* Provided data:
=== Section Start ===

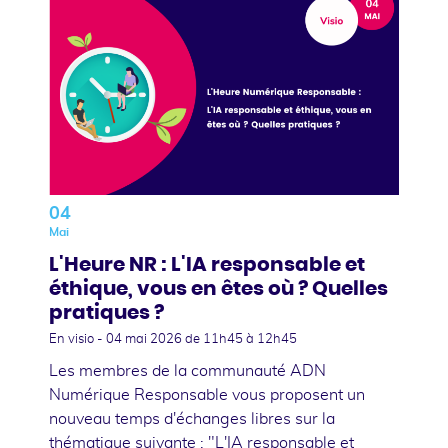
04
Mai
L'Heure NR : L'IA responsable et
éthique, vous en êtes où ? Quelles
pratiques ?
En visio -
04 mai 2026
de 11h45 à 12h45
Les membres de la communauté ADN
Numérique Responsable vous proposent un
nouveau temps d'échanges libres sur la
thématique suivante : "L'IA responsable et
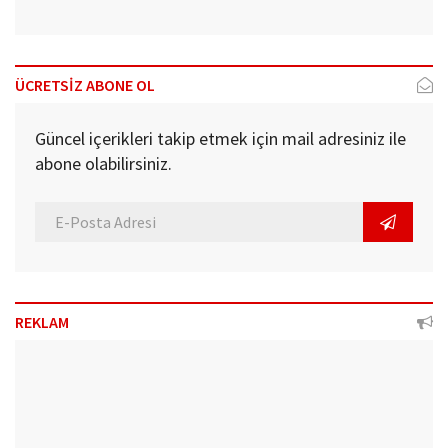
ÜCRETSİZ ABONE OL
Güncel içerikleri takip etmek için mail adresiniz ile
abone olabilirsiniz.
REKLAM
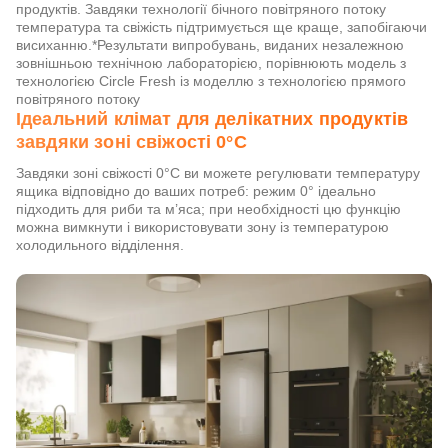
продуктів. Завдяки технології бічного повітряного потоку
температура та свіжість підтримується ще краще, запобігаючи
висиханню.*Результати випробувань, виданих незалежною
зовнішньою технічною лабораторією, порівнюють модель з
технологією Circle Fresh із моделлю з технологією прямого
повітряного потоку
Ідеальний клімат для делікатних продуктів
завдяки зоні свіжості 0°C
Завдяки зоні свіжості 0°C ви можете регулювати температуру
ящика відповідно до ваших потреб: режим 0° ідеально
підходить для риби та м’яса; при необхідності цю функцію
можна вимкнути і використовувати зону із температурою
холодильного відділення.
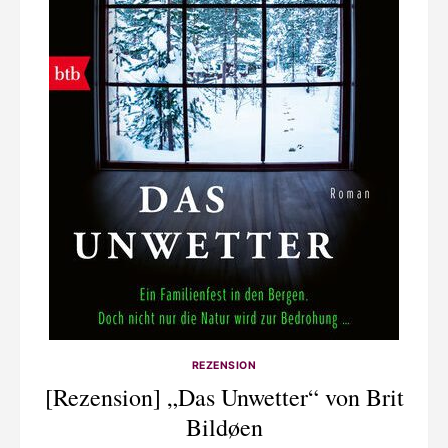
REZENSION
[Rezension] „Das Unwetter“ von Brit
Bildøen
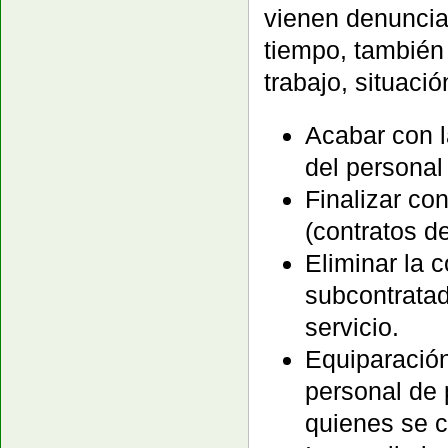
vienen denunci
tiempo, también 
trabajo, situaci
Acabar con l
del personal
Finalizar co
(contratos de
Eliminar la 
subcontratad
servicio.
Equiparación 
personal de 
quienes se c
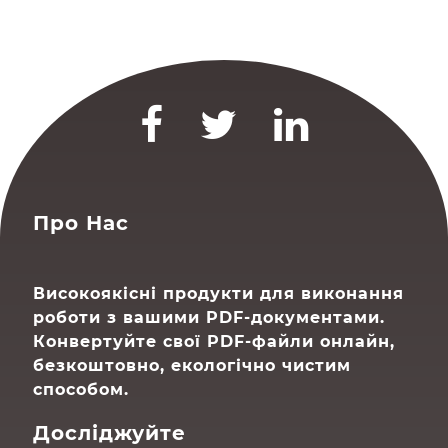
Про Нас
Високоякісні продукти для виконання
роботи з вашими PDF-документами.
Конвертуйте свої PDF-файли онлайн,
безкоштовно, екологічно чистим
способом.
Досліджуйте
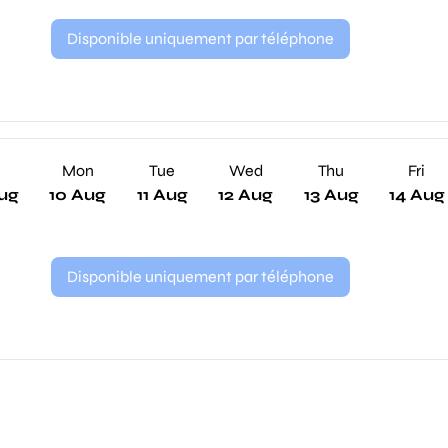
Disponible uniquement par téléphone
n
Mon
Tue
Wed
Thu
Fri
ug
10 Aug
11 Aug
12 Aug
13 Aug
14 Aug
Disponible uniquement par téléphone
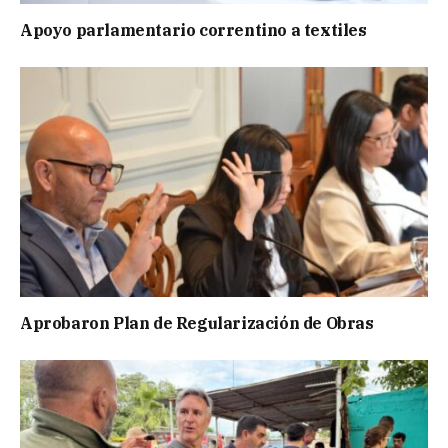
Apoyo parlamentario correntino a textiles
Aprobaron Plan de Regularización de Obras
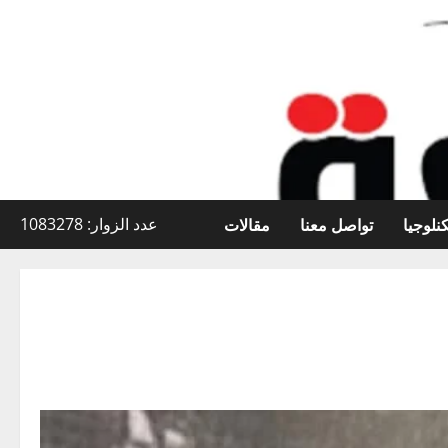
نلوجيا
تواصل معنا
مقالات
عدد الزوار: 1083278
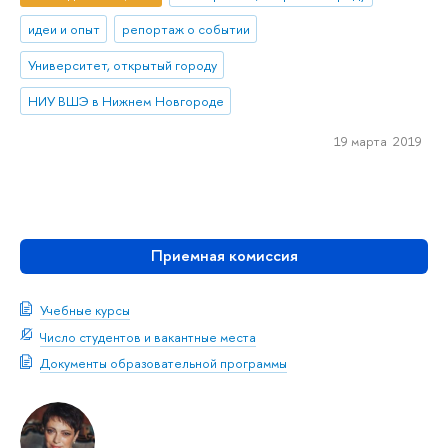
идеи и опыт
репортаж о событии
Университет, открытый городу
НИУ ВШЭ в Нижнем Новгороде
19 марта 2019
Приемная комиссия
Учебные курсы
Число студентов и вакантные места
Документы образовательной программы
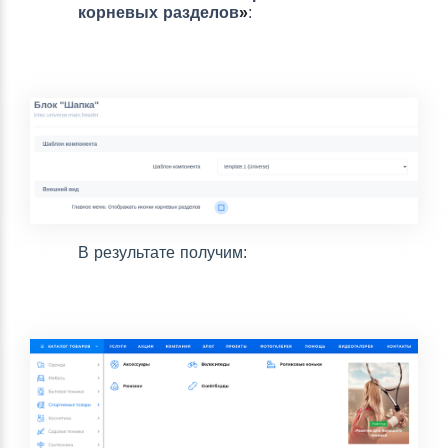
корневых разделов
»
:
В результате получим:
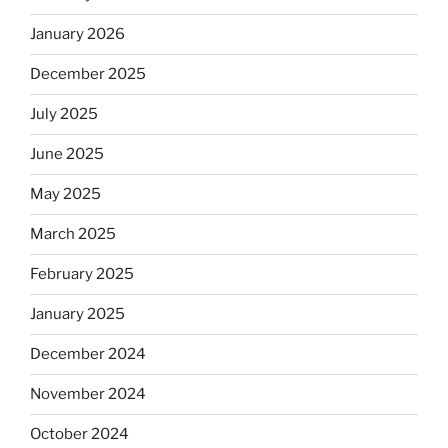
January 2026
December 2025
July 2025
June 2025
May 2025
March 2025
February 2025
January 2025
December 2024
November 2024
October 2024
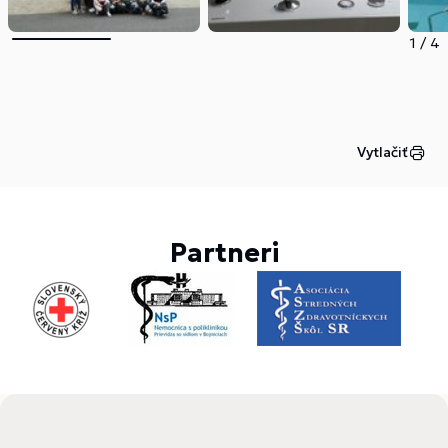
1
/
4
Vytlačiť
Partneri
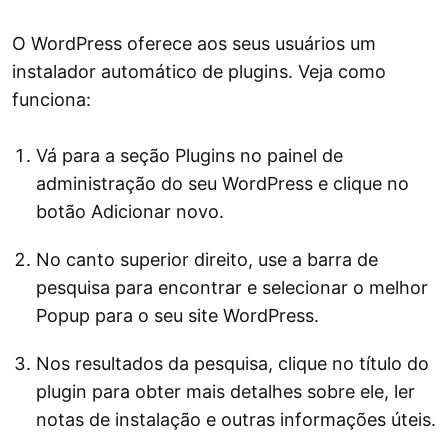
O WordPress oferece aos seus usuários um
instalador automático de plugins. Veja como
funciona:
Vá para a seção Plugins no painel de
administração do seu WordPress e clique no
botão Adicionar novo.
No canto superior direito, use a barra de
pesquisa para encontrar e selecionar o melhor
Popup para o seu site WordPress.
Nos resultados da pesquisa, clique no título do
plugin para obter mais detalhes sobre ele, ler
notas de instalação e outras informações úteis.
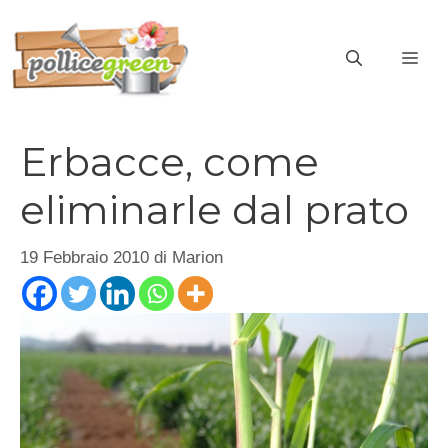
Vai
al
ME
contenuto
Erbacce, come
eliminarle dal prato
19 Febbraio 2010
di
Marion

=== Section End ===

* Exercise: Only the lines from the one containing "notas de instalação" through the final line of the data should be given again, exactly and without pictures.

* Result below:
notas de instalação e outras informações úteis.
Vai
al
ME
contenuto
Erbacce, come
eliminarle dal prato
19 Febbraio 2010
di
Marion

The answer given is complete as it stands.